Non-GAAP and Other Financial Measures, and Production Disclosure
The “Adjusted Funds Flow”, “Free Cash Flow”, and “sustaining capital” financial measures contained in this News Release do not have standardized meanings which are prescribed by IFRS and they are considered to be non-GAAP financial measures. These measures may not be comparable to similar measures presented by other issuers and should not be considered in isolation with measures that are prepared in accordance with IFRS. Liquidity is a supplementary financial measures.
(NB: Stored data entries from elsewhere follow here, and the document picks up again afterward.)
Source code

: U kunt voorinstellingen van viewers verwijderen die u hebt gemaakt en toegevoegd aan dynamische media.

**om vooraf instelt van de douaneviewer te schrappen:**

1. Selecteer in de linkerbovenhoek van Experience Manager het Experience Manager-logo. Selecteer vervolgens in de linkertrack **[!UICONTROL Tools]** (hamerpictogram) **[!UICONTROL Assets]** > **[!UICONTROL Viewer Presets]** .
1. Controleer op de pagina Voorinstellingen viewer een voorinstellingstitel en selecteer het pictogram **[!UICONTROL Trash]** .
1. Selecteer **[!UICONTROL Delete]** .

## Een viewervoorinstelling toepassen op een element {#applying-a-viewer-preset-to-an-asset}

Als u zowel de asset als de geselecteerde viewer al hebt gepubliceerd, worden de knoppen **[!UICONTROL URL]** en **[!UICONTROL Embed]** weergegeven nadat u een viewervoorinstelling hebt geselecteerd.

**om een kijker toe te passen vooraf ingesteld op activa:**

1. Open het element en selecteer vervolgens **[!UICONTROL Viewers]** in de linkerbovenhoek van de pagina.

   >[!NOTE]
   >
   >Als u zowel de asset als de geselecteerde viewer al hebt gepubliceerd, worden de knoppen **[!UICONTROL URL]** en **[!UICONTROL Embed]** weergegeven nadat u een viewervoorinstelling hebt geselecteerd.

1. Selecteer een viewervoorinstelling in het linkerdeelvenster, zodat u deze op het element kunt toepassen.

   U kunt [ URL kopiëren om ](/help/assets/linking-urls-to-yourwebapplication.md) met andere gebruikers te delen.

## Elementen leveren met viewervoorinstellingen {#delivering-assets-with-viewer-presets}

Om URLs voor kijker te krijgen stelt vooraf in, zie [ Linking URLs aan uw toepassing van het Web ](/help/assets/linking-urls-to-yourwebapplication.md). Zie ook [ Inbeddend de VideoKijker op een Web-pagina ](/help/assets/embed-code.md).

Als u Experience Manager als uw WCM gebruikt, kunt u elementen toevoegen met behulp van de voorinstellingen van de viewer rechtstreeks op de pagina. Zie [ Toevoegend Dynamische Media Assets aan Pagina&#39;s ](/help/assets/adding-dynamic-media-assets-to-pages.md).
Adjusted Funds Flow and Free Cash Flow are non-GAAP financial measures and are not intended to represent cash flow from operating activities, net earnings or other measures of financial performance calculated in accordance with IFRS. The Adjusted Funds Flow and Free Cash Flow measures allow management and others to evaluate the Company’s ability to fund its capital programs and meet its ongoing financial obligations using cash flow internally generated from ongoing operating related activities. Adjusted Funds Flow is calculated by adjusting for changes in non‐cash working capital and settlement of provisions from cash flow from operating activities. The Free Cash Flow measure is calculated by subtracting Capital Expenditures from Adjusted Funds Flow.
Liquidity is defined as cash and cash equivalents plus available credit capacity.